Bu şekilde başlayan silahsızlanma meselesi, 1919'dan 1933 yılına kadar devletlerin çabalarında ve ümitlerinde büyük bir yer aldı.Sonuç şu oldu ki, silahlanma ne durdurulabildi ne de sınırlanabildi.Aksine 1933'den itibaren silahlanma ve milletlerarası buhranlar birbirine paralel olarak hızla artı.

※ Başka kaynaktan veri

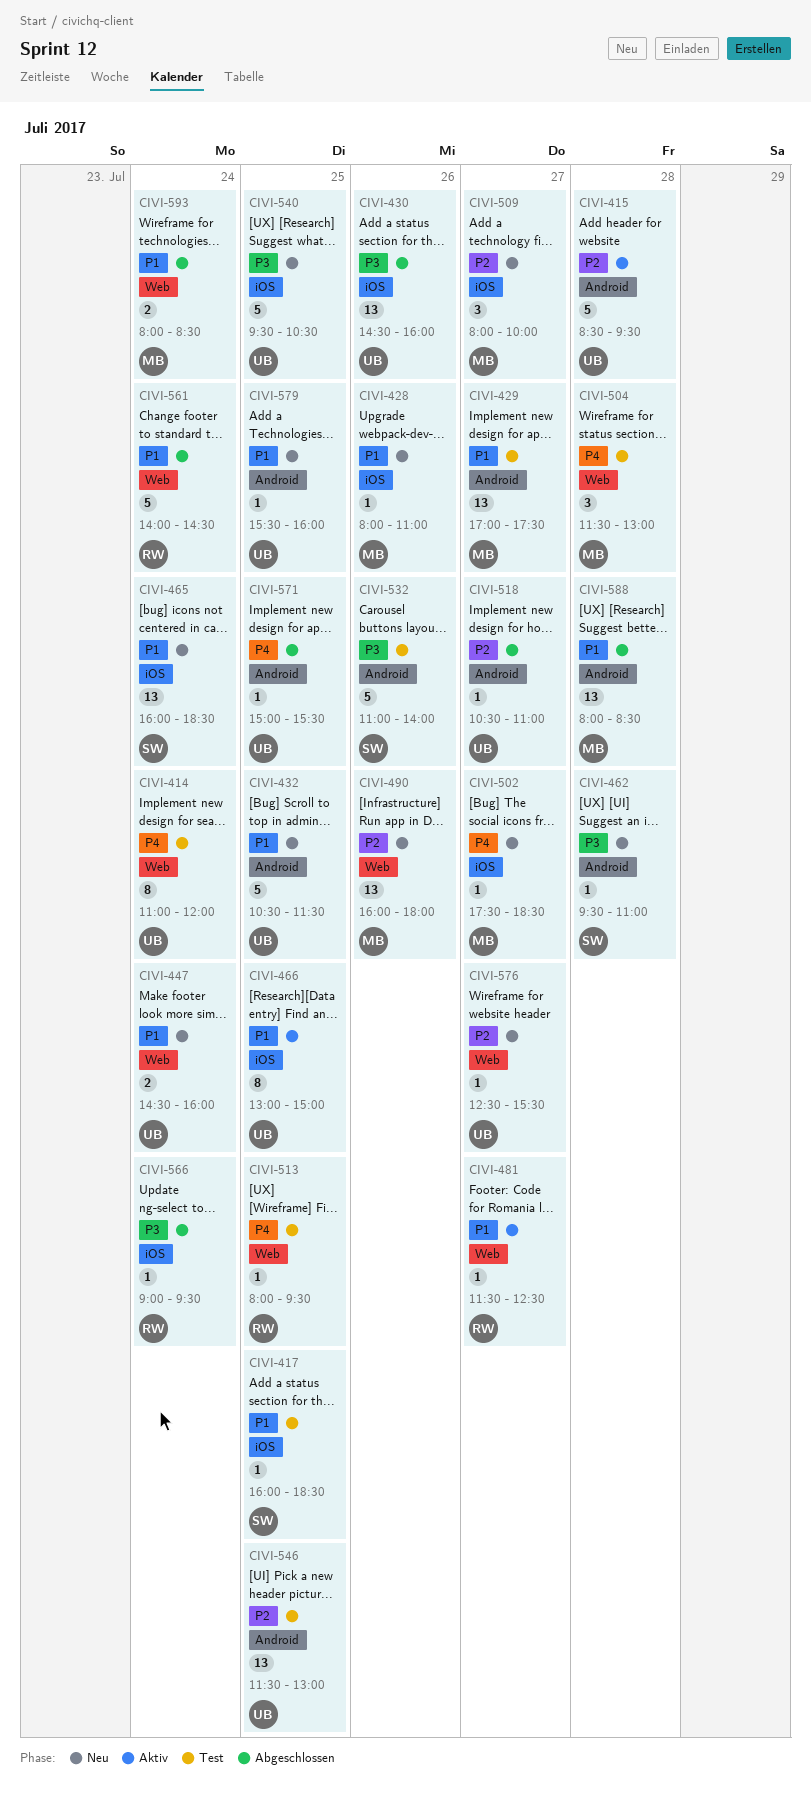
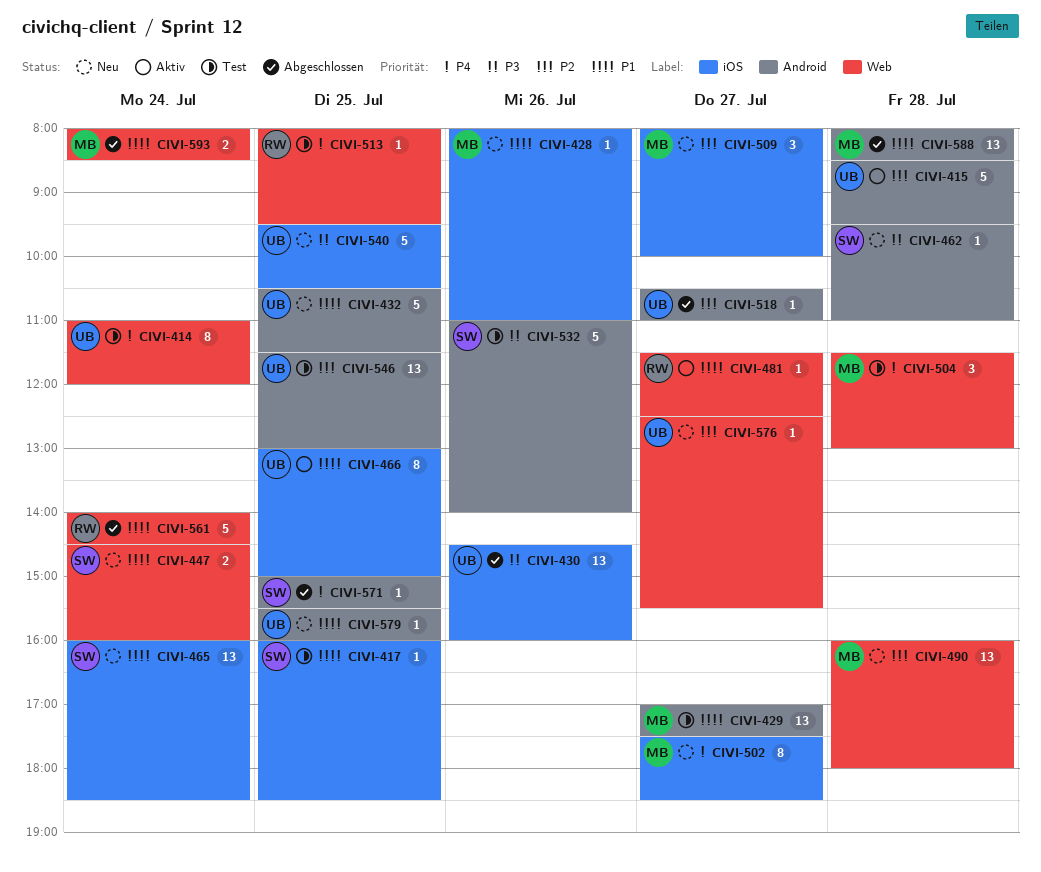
CIVI-447, owner: UB -> SW
CIVI-490, day: Jul 26 -> Jul 28
CIVI-502, estimate: 1 -> 8
CIVI-566: present -> none
CIVI-571, owner: UB -> SW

Dün olduğu gibi bugün de, genel bir silahsızlanma gerçekleştirilebilir mi? Bizden önceki kuşakların ve bizim kuşağımızın çabaları, bizi olumsuz bir cevapla karşı karşıya bırakmaktadır.Milletarası hayatın düzeni ve bu düzen içinde teker teker her milletin sosyal,siyasal,ekonomik ve jeopolitik durumları, tarih ve gelenek yapıları, standart veya birbirine benzeyen esaslar üzerine dayanmış olsaydı, dünün olduğu gibi bugünün çabaları da olumlu bir sonuca ulaşır veya hiç değilse geleceğin ümitlerine sahip olabilirdik. Milletlerarası şartların bu imkanlarına sahip olmadığımıza göre, bazı milletlerin haklılık veya hakszlıklarını ortaya koymak, bazı insanların iyi niyetli davranışlarını göstermek veya bu insanların görünüşte böyle davranmış olduklarını ispatlamak için, silhasızlanma meselesi, gelecek bir çok kuşak için, tarih kitaplarında daima yer alacaktır. Bu meseleyi ele almakla bizde burada daha fazlasını yapamıyoruz.